Glucose Reabsorption and Titration Curve

  • Typical plasma glucose concentration is between 70-100 milligrams/deciliters.
  • Glucose is completely reabsorbed from the proximal tubule via secondary active transport mechanisms as long as plasma glucose concentrations do not exceed this concentration.


  • Sodium-potassium ATPase extrudes sodium from the cell in exchange for potassium.
    – This exchange creates the electrochemical gradient that drives the SGLT co-transportation of sodium and glucose into the cell.
  • As sodium moves down its concentration gradient, glucose moves against its concentration gradient.
  • From here, GLUT transporters facilitate glucose diffusion out of the cell to return it to the blood (again, there are multiple types of GLUT transporters, but here we’ll simply generalize).
    – Within the healthy physiological glucose range, these transporters can completely reabsorb glucose from the proximal tubule; however, as we’ll see, at higher plasma concentrations, the transporters are overwhelmed, glucose is incompletely reabsorbed, and thus is excreted in the urine.
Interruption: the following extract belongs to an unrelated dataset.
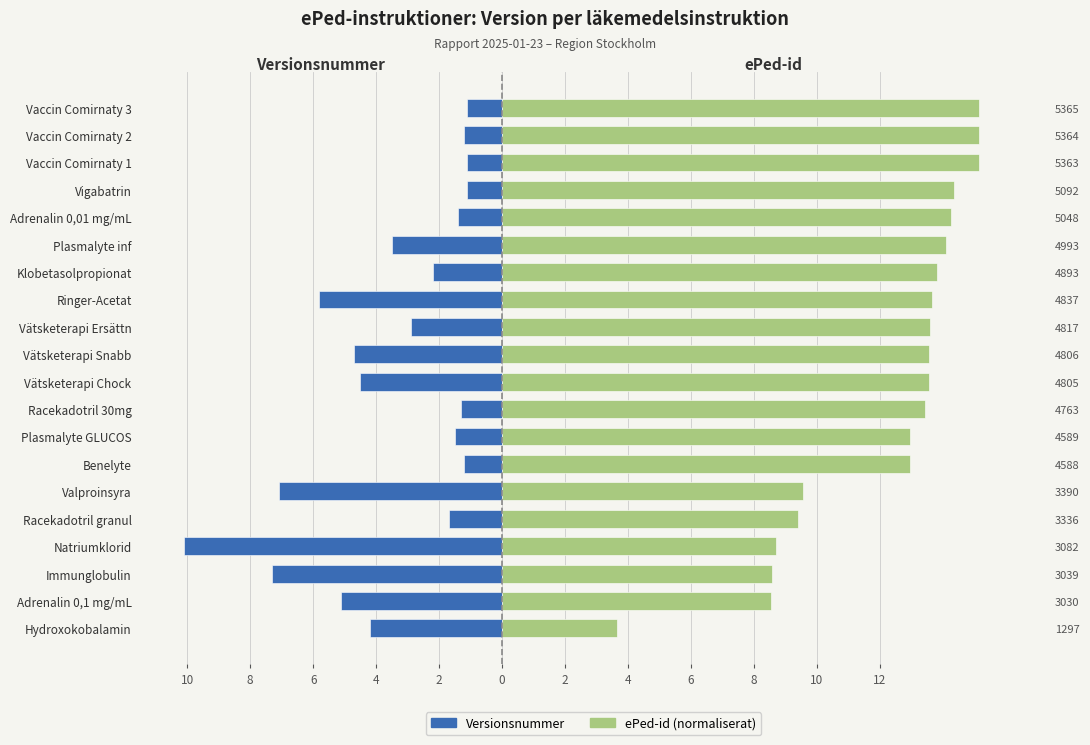

What are all the series names shown in the legend?

Versionsnummer, ePed-id (normaliserat)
Explains relationships between glucose plasma concentration, reabsorption, and excretion.

  • Filtered load of glucose increases in proportion to plasma glucose levels; this makes sense, because we know that glucose is freely filtered within the renal corpuscle. (A)
  • Glucose reabsorption follows filtration until plasma glucose concentration reaches approximately 200 milligrams per deciliter. (B)
    – At that point, the glucose reabsorption curve begins to bend because glucose transporters are approaching saturation.
  • At plasma glucose concentrations above 350 milligrams per deciliter, glucose reabsorption plateaus as the transporters reach full saturation. (D)
  • Glucose excretion remains near zero until glucose plasma concentration rises above 200 milligrams per deciliter (C)
    – Once this threshold is surpassed, glucose begins to appear in the urine (aka, glucosuria).
  • Then, when plasma glucose concentration rises above of 350-400 milligrams per deciliter, excretion rises in parallel with filtered load. (E)
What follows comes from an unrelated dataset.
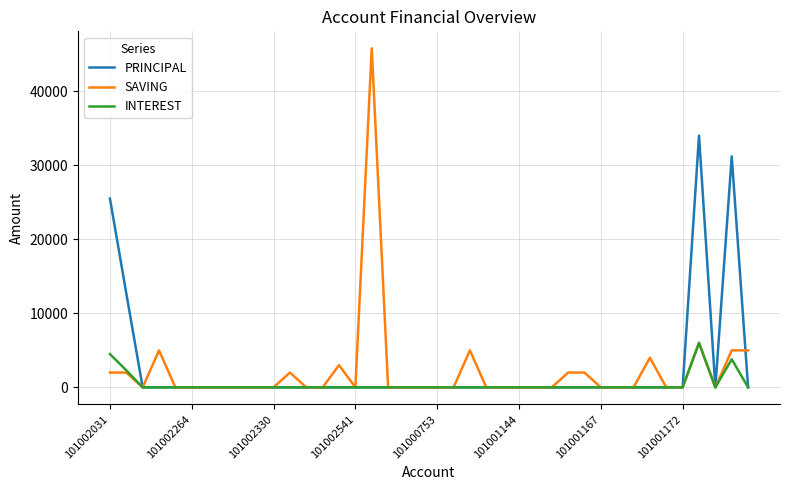

Is this an area chart (filled region under the line)?

No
Summary of some key points in the glucose titration curve.

  • Filtered load increases in proportion to plasma glucose concentrations (even when outside of the typical physiological range).
  • Reabsorption matches filtered load when plasma glucose concentrations remain below 200 milligrams per deciliter.
  • Above this threshold, glucose begins to appear in the urine (aka, glucosuria).
  • Once plasma glucose concentration rises above 350 milligrams per deciliter, all glucose transporters are saturated.
  • Transport maximum (Tm) is reached, and glucose reabsorption plateaus.
  • Once transport maximum is reached, excretion rate rises linearly with filtered load.
  • Because of a phenomenon called splay, threshold occurs before Tm because of variation in the transport maximum of individual nephrons due to differences in transport number and types.
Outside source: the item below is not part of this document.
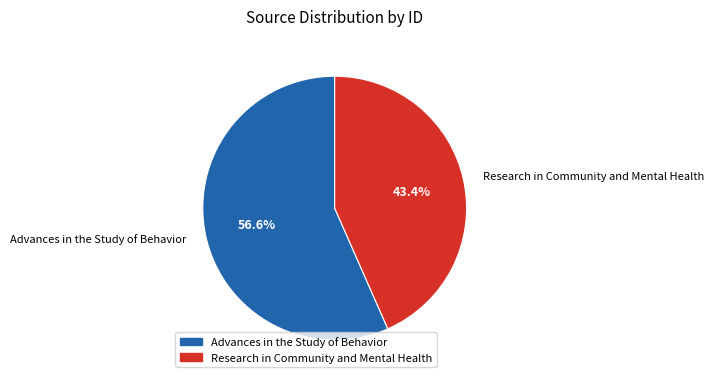

Do Research in Community and Mental Health and Advances in the Study of Behavior together represent more than half of the pie?

Yes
Clinical causes of glucosuria.

  • Glucosuria occurs when the filtered load of glucose exceeds the resorptive capabilities, and glucose is excreted in the urine.
  • Diabetes mellitus, the body’s inability to make and/or use insulin results in excessive plasma glucose concentrations, which increases its filtered load.
  • Some women experience pregnancy-related glucosuria when increased GFR increases filtered load. This is often benign, and is not synonymous with gestational diabetes.